Проблема встала особенно остро в связи с подготовкой визита Горбачева в Польшу, намеченного на лето 1988 года. 5 мая вопрос о секретных протоколах к советско-германскому пакту 1939 года был вынесен на заседание Политбюро. Насколько я помню, была подготовлена совместная записка за подписями Э.А. Шеварднадзе, А.Ф. Добрынина и моей, в которой излагалась суть дела и были сформулированы три варианта решения этого вопроса с анализом возможных положительных и негативных последствий каждого из них. Один вариант – продолжать занимать туже позицию непризнания секретных протоколов, а копии считать фальшивкой.
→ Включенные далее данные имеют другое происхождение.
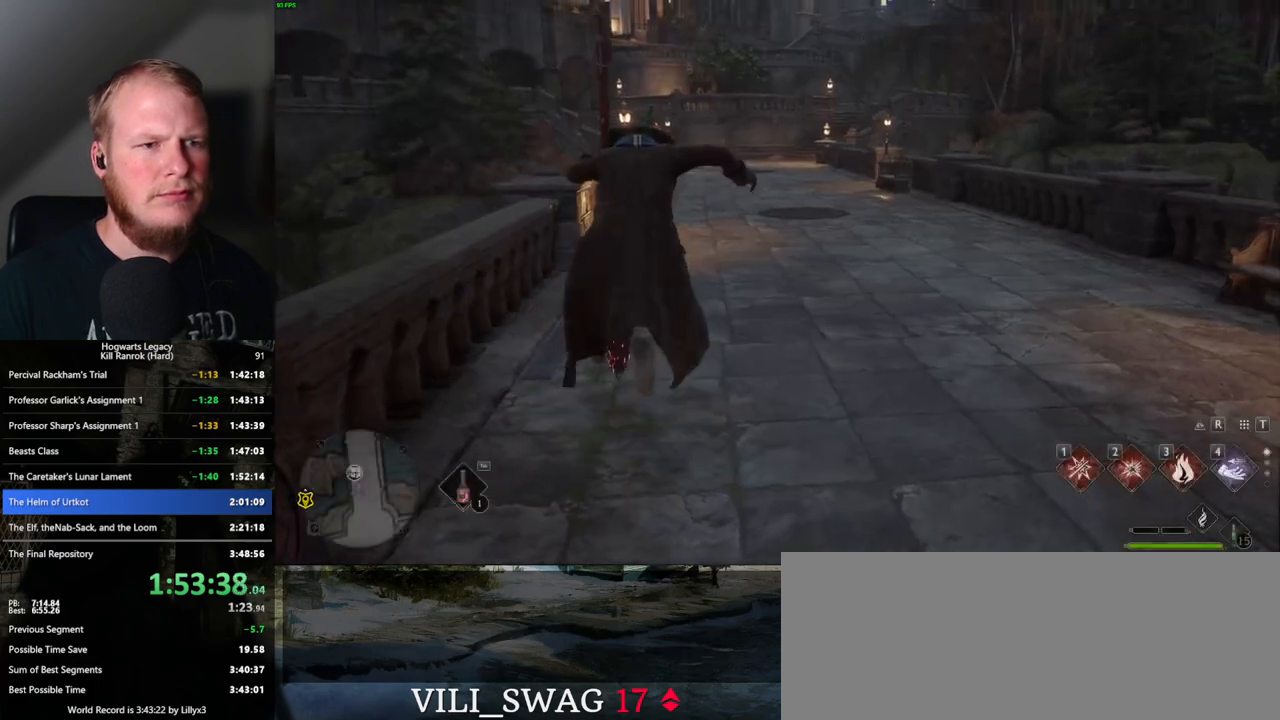
{"keys": ["w"], "mouse": ["left"], "events": [[150, "d", "down"], [217, "d", "up"], [283, "mouse_left", "down"]]}
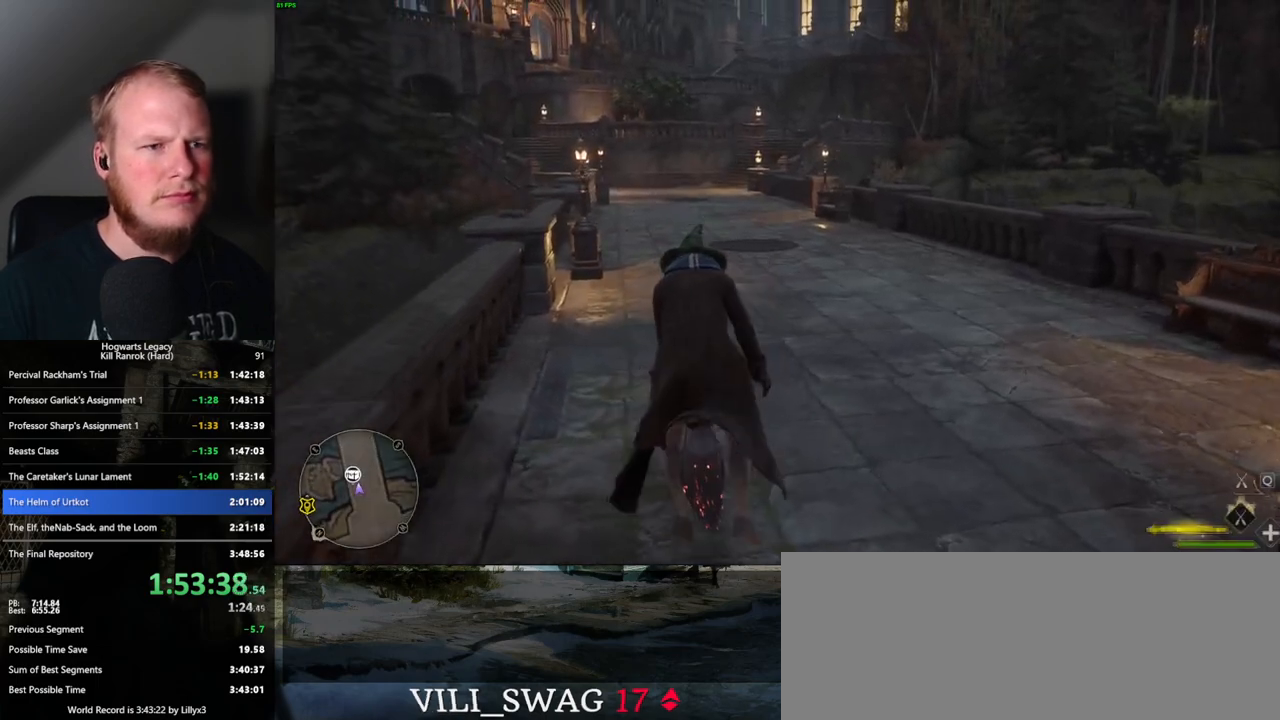
{"keys": ["w"], "mouse": ["left"], "events": [[317, "mouse_left", "up"], [350, "mouse_left", "down"]]}
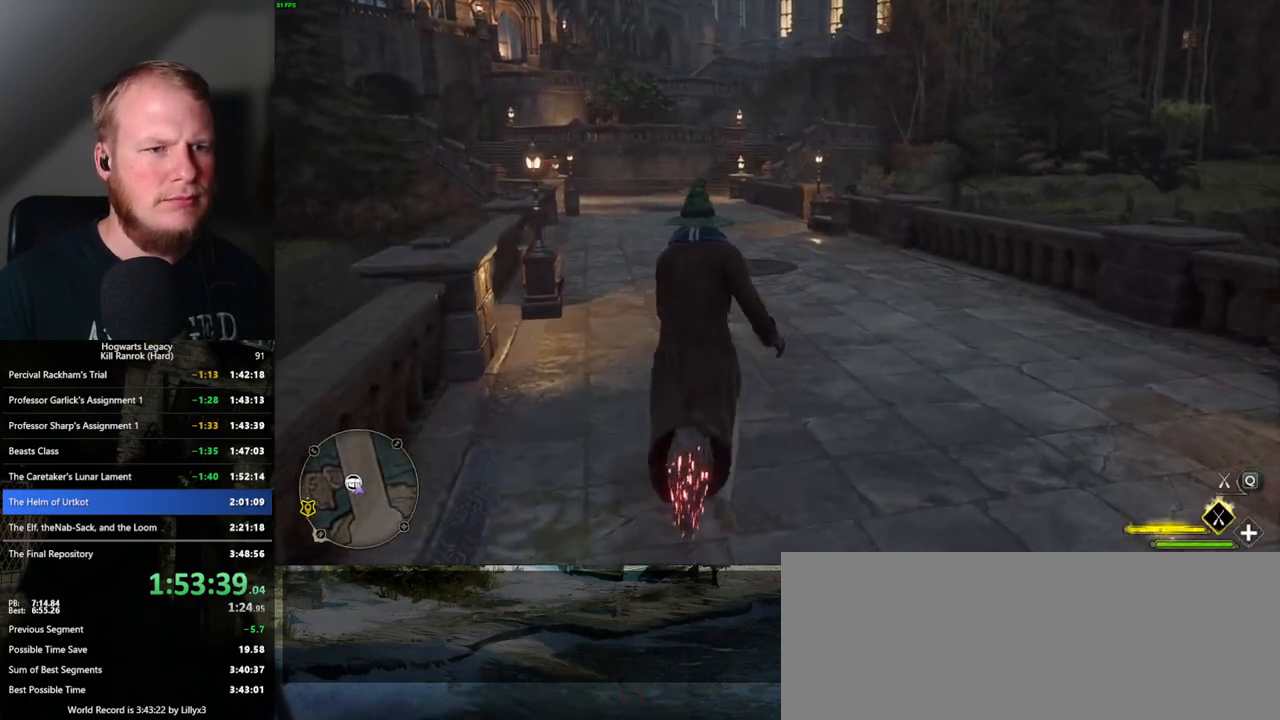
{"keys": ["w"], "mouse": ["left"], "events": []}
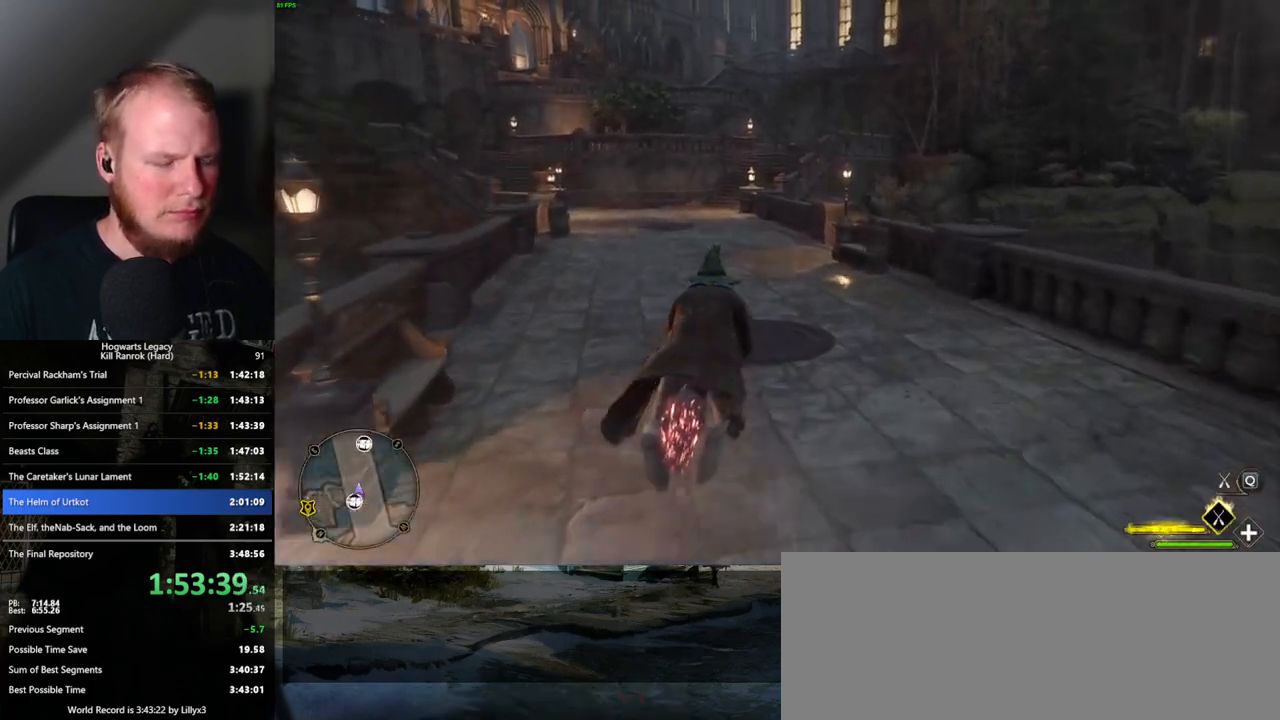
{"keys": ["w"], "mouse": ["left"], "events": []}
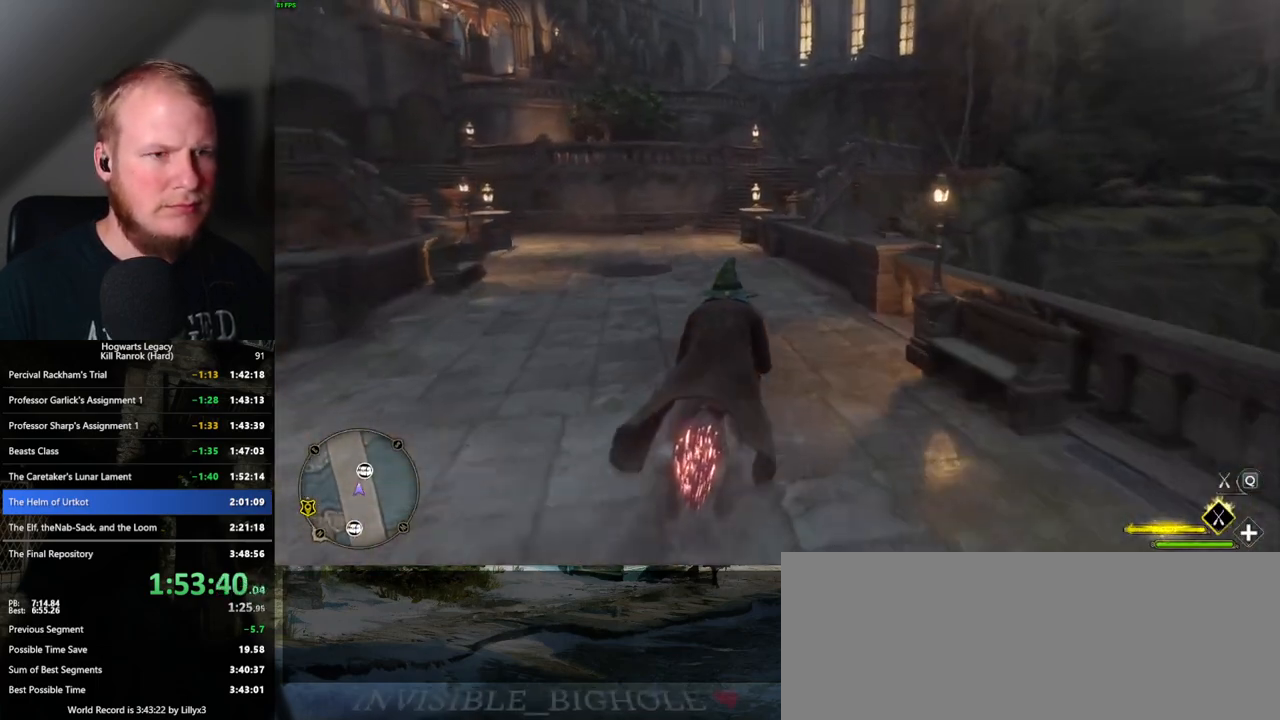
{"keys": ["w"], "mouse": [], "events": [[300, "b", "down"], [317, "mouse_left", "up"], [400, "b", "up"]]}
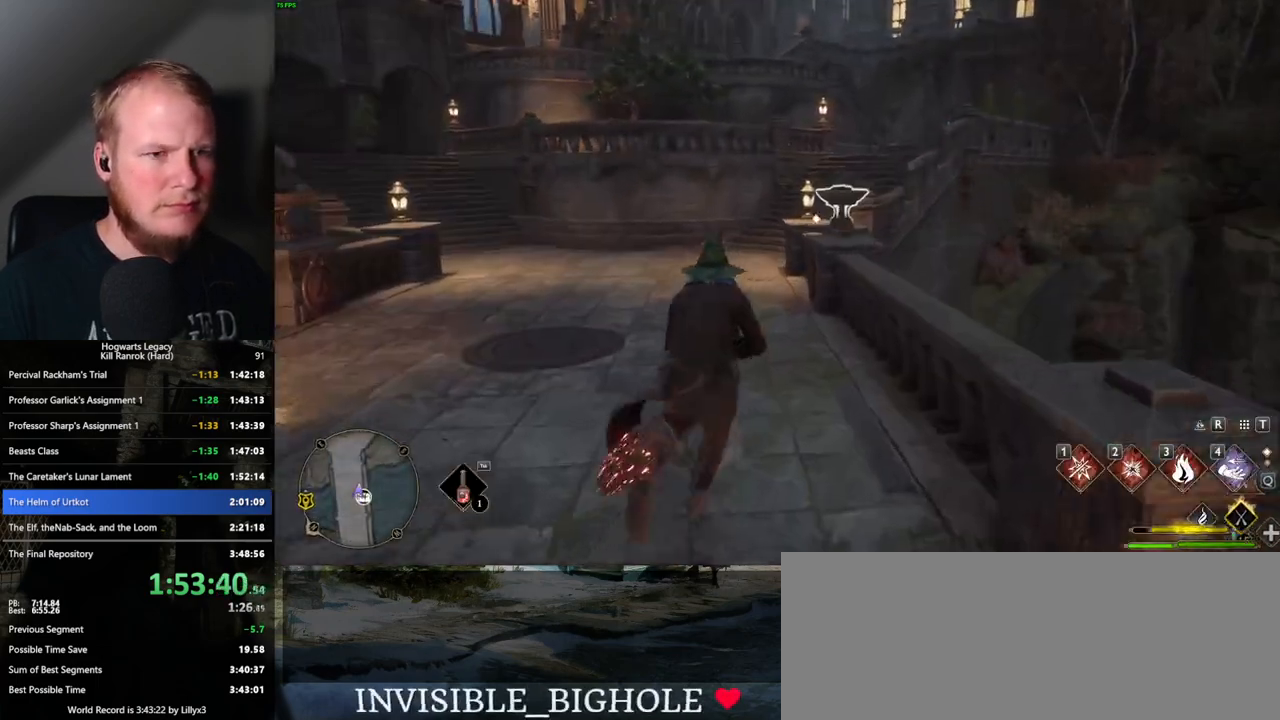
{"keys": [], "mouse": [], "events": [[367, "w", "up"]]}
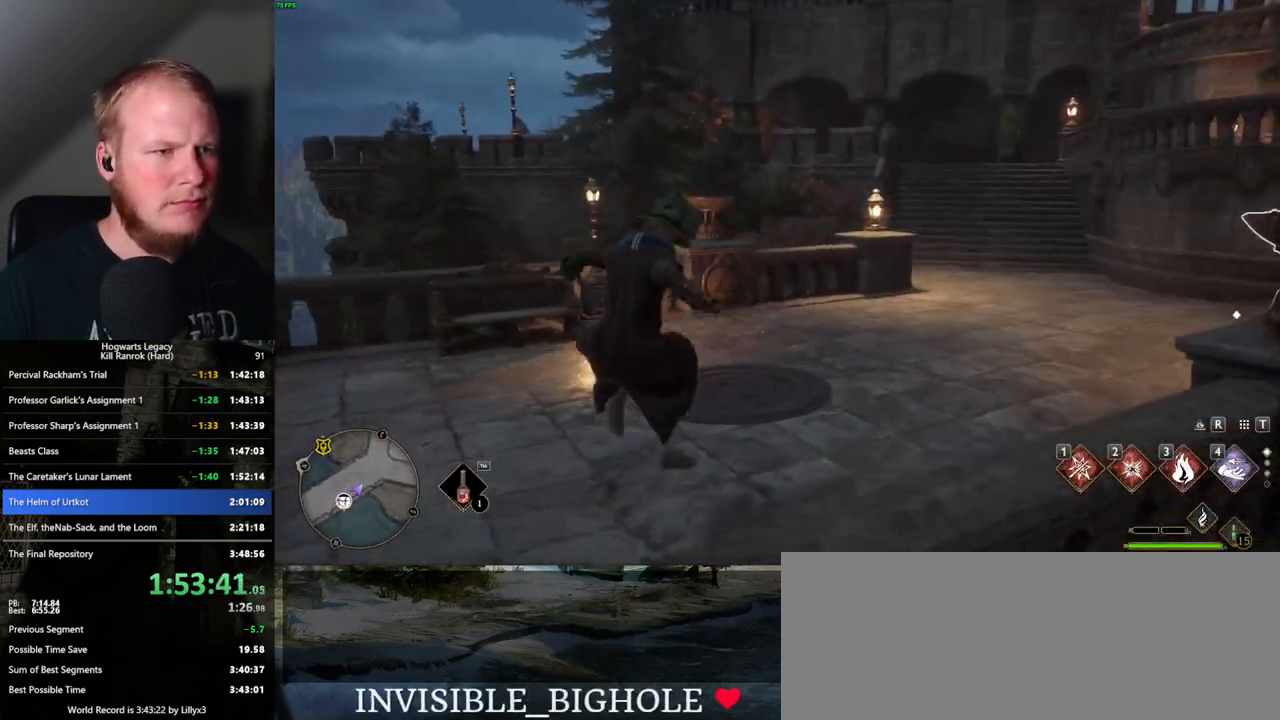
{"keys": ["w"], "mouse": [], "events": [[50, "2", "down"], [183, "2", "up"], [450, "w", "down"]]}
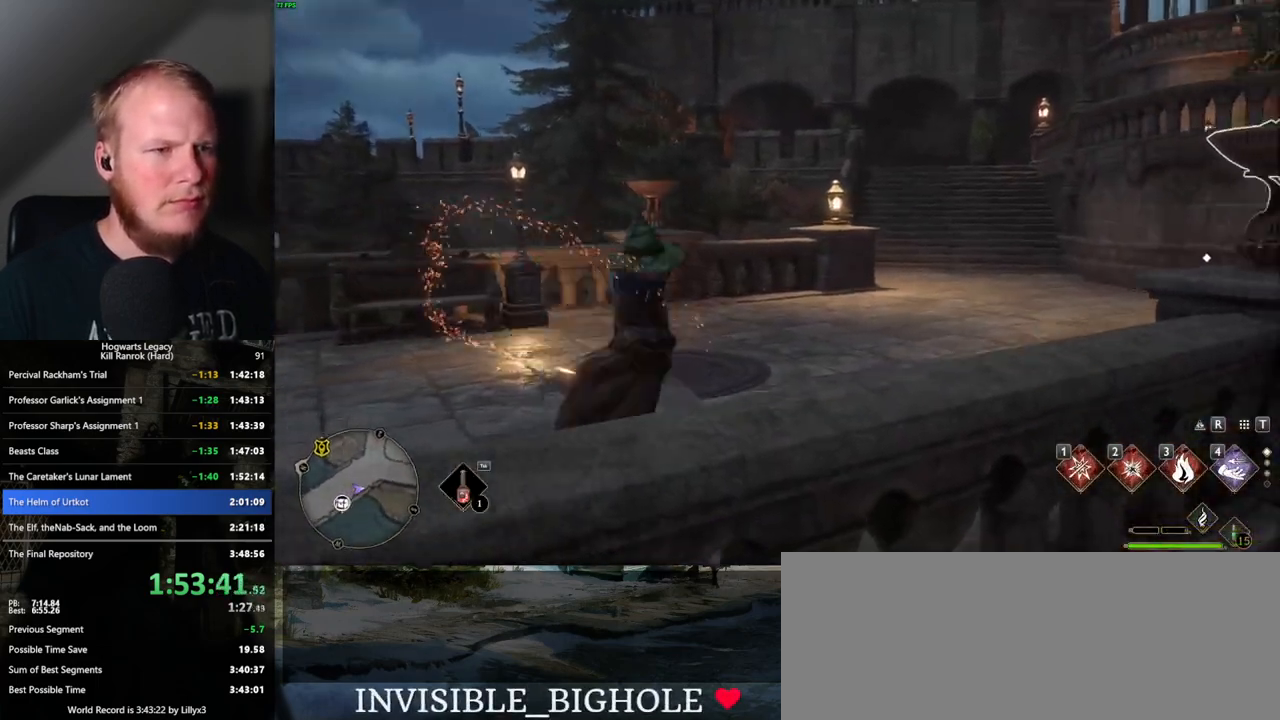
{"keys": ["d"], "mouse": [], "events": [[283, "d", "down"], [367, "w", "up"]]}
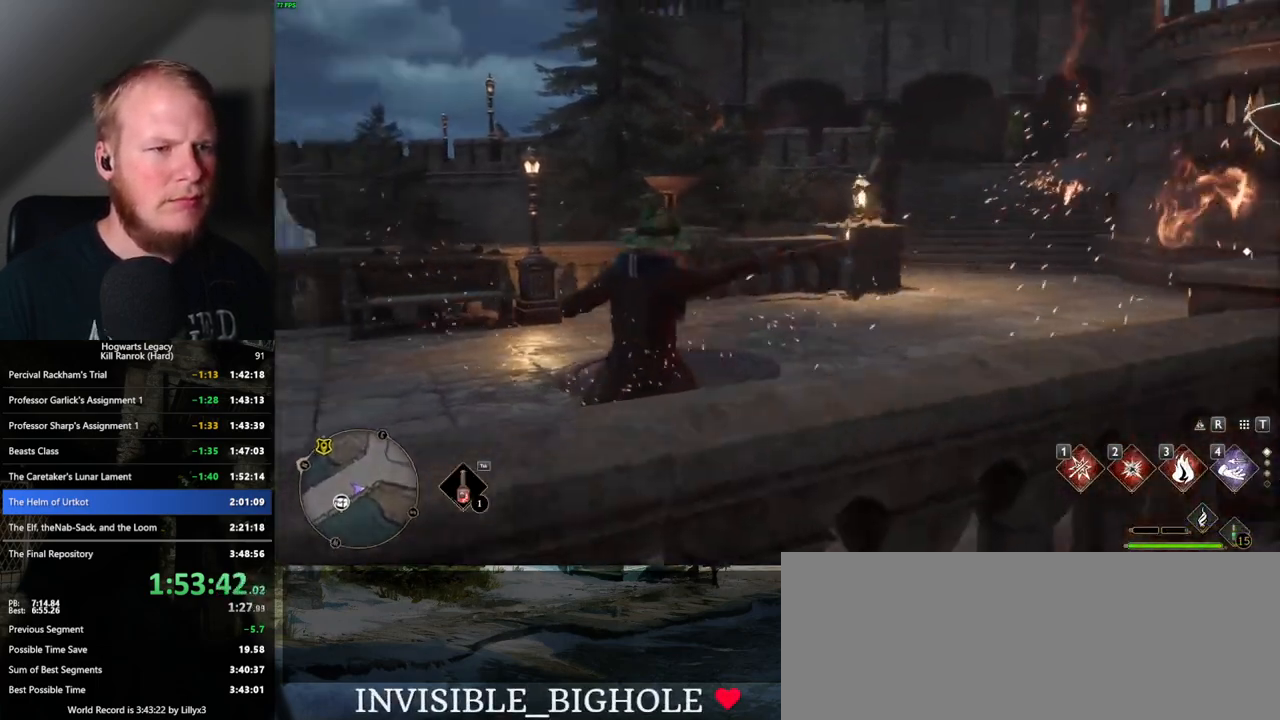
{"keys": ["d"], "mouse": [], "events": [[150, "2", "down"], [267, "2", "up"]]}
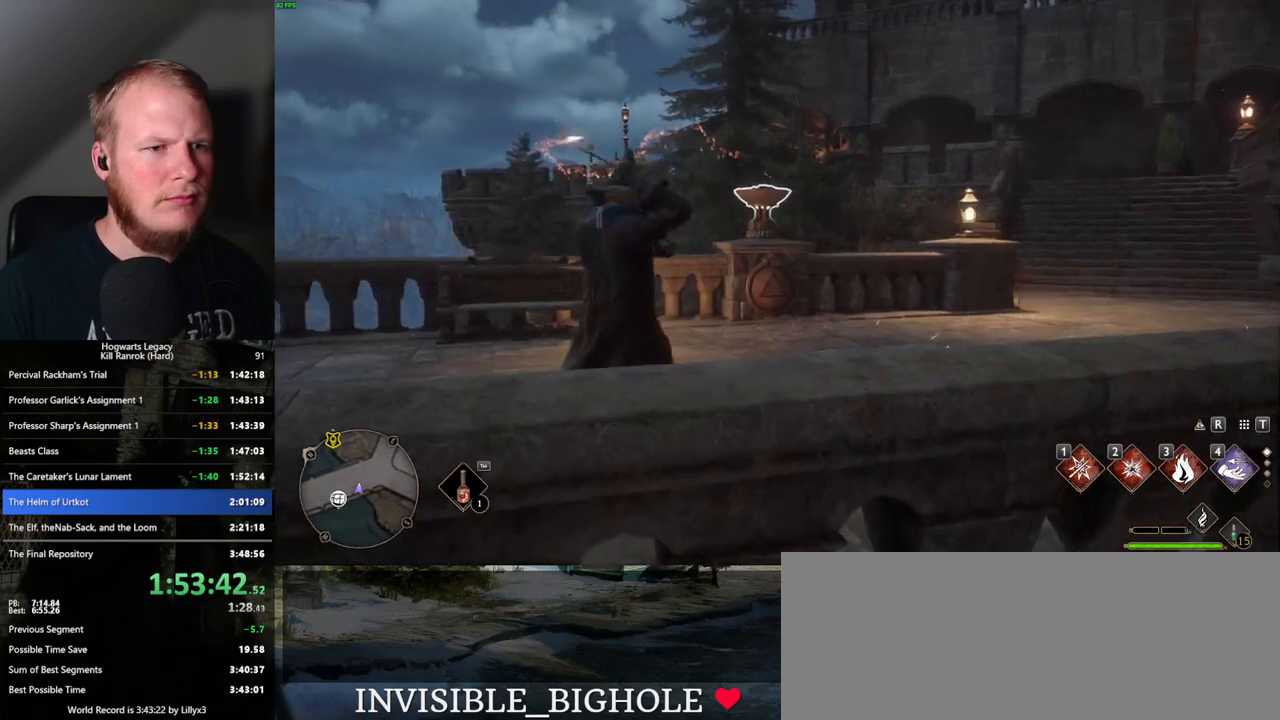
{"keys": ["w"], "mouse": [], "events": [[133, "w", "down"], [250, "d", "up"]]}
Другой – по имеющимся копиям и другим косвенным свидетельствам признать существование протоколов и дать им оценку. И третий, промежуточный вариант – не идти на юридическое признание протоколов, но и не отрицать их де-факто, дать возможность историкам дальше изучать и обсуждать эти вопросы. Предварительно с Шеварднадзе мы договорились, что докладывать на Политбюро будет его заместитель Ильичев, но то ли Леонид Федорович замешкался, толи аппарат не сработал, к началу обсуждения этого вопроса его в зале Политбюро не оказалось, и пришлось докладывать мне.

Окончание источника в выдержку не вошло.